◆ Selected excerpt
** start **

Re: Exploring Flink for a HTTP delivery service.

2021-08-16 Thread David Morávek
Hi Prasanna,

here are some quick thoughts

1) Batching is an aggregation operation.But what I have seen in the
> examples of windowing is that they get the count/max/min operation in the
> particular window.  So could the batching be implemented via a windowing
> mechanism ?
>

I guess a custom function with state and processing timers should give you
the flexibility you want. BTW Apache Beam is using this approach to the
batching you're describing (they call this bundles) [1][2].

2) Does the performance of broadcasted state better than LookUp Cache?
> (Personally i have implemented broadcasted state for other purpose and not
> sure about the performance of Querying DB+LookUpCache)
>

My intuition is that broadcasted state should be faster, because it's local
to the process. However, this would depend on state size, memory
requirements, garbage collector ... I think with smart batching throughput
of remote lookup may be as good as broadcasted state (in most of the
clouds, network is fast enough to do this). You should also take into
consideration if you want to have some kind of (watermark) synchronization
between the two streams (this is basically a special type of stream to
stream join), or if you don't care that config may not be to date.


> Using Keyed Process BroadCast looks Better than using non keyed as the
> same data is not replicated against all the parallel operators.
> A caveat here is that the load across all subscriptions are not the same .
> So if we key the stream , then we might have unbalanced job running.
> Thoughts on this ?
>

If one side (broadcasted) is way smaller compared to other side (and fits
in memory), it should be better to broadcast as you don't have to perform
an extra shuffle of the bigger side. This is also called map-side join.

4) Latency must be minimal , so the first thought is to store the
> messages to be batched in HashMapStateBackend.

** end **

◆ Exercise
Decide whether each statement agrees with the forum reply on using Flink for an HTTP delivery service. Answer yes or no for each and quote the words of the reply that decide it.
1. The reply proposes a custom function with state and processing timers for batching.
2. According to the reply, Apache Beam calls its batching "windows."
3. The reply says broadcasting the smaller side avoids an extra shuffle of the bigger side.

◆ Data entries

** start **

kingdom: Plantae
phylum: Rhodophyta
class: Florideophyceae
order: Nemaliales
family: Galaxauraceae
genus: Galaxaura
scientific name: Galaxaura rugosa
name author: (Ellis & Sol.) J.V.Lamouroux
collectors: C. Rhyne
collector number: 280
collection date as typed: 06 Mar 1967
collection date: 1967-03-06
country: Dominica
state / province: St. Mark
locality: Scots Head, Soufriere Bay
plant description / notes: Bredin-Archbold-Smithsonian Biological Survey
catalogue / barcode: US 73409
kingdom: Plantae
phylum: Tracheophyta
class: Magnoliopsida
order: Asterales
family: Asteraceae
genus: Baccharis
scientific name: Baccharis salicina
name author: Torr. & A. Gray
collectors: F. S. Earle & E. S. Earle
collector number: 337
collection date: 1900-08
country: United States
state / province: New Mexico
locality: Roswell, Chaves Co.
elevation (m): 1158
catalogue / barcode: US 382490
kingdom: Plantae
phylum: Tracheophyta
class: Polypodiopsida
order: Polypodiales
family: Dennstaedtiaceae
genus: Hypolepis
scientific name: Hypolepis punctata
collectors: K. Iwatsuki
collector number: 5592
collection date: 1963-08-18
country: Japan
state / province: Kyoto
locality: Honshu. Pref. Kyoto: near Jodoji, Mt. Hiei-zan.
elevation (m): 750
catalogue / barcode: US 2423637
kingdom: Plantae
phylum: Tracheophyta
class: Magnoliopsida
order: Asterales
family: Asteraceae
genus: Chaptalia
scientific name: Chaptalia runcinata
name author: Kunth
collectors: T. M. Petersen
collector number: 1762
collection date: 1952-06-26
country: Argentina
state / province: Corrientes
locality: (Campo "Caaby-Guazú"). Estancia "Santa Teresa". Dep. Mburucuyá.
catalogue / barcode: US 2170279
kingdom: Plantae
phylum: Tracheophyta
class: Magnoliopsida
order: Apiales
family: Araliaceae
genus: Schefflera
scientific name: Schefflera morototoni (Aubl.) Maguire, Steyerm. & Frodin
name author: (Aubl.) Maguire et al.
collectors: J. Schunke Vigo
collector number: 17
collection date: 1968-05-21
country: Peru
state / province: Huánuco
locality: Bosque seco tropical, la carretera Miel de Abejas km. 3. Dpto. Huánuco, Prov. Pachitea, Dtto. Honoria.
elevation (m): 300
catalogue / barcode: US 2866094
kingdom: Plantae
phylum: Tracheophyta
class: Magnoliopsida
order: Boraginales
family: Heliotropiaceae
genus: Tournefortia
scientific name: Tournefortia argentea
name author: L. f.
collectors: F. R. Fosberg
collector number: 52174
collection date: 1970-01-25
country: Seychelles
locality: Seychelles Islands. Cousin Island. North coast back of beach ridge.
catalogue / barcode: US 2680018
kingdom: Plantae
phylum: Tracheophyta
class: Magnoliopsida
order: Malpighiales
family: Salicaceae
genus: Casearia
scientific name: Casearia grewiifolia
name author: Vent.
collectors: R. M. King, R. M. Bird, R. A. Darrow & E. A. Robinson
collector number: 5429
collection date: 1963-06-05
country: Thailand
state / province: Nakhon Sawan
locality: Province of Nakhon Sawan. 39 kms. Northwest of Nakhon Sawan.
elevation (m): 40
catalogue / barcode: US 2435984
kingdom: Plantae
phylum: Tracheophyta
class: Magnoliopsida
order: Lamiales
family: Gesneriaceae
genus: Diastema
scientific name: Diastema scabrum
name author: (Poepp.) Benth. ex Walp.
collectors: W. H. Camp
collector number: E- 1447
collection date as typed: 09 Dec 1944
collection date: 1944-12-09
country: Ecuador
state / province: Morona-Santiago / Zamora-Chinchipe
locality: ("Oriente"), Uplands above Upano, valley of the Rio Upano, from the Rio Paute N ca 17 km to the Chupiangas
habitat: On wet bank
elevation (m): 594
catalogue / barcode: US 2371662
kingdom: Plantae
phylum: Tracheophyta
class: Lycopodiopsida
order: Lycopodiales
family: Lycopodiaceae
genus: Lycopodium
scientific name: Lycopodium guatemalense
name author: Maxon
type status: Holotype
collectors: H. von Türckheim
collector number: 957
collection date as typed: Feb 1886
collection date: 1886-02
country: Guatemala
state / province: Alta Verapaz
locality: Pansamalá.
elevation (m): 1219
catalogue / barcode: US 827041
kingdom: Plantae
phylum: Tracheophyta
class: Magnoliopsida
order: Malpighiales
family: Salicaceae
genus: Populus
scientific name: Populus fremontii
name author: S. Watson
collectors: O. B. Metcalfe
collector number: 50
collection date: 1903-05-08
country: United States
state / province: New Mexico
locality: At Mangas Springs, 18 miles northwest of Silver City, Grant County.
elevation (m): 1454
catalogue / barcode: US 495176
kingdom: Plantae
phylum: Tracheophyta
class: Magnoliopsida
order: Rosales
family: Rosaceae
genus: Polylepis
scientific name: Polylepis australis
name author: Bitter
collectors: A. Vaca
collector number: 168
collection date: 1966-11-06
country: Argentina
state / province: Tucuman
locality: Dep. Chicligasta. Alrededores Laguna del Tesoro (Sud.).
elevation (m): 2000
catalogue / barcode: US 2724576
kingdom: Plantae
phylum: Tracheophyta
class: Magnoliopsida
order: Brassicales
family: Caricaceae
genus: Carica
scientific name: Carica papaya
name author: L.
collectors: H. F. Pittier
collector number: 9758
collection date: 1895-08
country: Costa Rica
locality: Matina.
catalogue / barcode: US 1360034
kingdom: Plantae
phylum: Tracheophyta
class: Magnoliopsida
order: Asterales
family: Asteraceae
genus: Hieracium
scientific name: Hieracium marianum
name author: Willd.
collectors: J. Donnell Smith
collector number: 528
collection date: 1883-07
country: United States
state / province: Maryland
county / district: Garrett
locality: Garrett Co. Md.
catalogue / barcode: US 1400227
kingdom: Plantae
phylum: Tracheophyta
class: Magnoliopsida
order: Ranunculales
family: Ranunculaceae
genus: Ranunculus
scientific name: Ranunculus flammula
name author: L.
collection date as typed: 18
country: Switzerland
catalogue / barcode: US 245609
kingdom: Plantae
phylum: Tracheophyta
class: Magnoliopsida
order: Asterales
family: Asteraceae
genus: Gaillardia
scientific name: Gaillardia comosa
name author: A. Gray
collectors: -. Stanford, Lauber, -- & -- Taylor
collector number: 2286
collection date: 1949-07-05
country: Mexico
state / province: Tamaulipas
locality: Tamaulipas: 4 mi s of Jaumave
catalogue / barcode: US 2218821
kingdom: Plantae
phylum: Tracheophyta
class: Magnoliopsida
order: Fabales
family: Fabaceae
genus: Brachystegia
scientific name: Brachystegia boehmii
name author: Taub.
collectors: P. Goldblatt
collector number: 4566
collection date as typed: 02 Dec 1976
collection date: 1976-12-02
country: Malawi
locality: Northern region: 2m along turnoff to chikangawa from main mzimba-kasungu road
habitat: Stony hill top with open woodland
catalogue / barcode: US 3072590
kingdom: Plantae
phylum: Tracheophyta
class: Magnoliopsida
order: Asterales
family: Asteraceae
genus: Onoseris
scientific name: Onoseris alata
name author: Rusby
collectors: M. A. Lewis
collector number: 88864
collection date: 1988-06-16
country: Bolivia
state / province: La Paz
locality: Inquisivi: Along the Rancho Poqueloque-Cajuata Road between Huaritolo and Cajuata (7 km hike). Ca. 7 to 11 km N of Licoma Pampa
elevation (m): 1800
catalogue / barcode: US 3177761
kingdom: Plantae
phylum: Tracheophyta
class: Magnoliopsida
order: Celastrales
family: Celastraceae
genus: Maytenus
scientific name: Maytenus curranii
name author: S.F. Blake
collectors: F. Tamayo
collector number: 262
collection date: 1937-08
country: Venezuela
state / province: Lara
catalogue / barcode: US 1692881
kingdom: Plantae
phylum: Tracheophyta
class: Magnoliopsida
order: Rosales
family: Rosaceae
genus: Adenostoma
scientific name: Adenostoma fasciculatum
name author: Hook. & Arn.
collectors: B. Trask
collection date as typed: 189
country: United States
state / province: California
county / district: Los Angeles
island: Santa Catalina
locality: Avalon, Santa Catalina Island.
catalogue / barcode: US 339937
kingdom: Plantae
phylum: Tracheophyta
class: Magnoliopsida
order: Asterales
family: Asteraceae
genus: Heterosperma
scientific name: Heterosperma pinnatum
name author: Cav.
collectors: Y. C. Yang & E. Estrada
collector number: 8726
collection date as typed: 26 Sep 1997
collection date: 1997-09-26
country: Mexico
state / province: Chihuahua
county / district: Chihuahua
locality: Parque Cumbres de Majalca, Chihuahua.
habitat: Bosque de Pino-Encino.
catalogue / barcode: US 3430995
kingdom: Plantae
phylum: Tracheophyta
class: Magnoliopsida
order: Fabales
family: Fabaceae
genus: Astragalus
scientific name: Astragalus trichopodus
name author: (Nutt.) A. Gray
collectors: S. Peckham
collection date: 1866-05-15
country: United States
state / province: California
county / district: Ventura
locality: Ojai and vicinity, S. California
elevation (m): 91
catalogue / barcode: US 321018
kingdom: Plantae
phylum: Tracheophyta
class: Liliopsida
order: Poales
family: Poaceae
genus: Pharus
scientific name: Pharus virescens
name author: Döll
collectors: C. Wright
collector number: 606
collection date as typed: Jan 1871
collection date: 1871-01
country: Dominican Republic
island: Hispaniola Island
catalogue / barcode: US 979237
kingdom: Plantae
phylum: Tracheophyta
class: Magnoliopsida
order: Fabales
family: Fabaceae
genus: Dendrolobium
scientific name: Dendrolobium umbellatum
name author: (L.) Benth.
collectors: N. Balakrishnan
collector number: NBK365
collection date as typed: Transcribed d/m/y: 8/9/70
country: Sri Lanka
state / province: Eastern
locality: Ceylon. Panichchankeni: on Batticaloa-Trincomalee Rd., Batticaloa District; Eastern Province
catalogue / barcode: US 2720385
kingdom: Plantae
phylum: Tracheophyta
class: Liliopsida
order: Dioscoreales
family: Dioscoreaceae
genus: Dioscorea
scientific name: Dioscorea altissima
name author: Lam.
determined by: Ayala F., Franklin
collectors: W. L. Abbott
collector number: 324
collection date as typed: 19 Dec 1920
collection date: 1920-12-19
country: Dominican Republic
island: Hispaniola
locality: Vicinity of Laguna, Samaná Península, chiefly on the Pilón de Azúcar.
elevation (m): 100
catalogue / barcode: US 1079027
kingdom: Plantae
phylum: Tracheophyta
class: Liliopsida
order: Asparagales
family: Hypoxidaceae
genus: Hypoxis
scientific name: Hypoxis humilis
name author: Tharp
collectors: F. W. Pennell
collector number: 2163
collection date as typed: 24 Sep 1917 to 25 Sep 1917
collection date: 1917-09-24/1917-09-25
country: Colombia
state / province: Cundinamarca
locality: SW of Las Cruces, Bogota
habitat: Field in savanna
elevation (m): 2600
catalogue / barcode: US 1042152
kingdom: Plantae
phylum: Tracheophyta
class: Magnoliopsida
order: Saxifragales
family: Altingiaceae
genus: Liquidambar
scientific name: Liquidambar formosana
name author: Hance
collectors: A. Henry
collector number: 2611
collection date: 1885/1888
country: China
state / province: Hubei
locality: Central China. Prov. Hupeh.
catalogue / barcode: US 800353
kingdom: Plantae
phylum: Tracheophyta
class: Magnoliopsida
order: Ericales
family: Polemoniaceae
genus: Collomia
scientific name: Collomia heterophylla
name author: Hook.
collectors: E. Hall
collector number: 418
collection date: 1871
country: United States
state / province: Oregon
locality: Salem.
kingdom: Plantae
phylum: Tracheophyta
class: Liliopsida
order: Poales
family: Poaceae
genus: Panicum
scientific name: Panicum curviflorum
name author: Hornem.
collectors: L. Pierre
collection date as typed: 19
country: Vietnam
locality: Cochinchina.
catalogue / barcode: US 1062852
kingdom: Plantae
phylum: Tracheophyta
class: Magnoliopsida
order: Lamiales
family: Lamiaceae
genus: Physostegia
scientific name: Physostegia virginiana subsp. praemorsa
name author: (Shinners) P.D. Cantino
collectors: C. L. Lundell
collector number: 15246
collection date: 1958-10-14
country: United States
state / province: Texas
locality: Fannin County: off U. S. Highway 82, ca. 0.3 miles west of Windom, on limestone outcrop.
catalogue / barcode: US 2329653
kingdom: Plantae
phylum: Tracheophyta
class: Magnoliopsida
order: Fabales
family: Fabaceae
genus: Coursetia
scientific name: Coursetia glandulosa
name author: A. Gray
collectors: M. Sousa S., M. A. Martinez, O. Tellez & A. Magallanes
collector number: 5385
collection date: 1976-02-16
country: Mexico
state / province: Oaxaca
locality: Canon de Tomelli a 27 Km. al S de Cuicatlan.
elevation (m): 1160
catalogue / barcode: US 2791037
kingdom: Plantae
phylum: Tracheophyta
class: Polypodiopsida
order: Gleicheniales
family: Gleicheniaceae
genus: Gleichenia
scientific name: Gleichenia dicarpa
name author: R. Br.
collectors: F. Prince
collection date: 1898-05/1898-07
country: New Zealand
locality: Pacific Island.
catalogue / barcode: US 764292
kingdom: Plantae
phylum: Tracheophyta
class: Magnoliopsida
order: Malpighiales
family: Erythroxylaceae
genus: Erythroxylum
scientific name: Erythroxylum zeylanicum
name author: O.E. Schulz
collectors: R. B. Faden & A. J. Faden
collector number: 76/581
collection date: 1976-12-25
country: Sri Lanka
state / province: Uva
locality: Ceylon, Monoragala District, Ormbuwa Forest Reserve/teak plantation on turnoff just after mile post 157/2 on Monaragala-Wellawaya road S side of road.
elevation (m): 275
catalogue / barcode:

** end **

◆ Output for this task
1. Yes: "I guess a custom function with state and processing timers should give you the flexibility you want."
2. No: "they call this bundles"
3. Yes: "it should be better to broadcast as you don't have to perform an extra shuffle of the bigger side."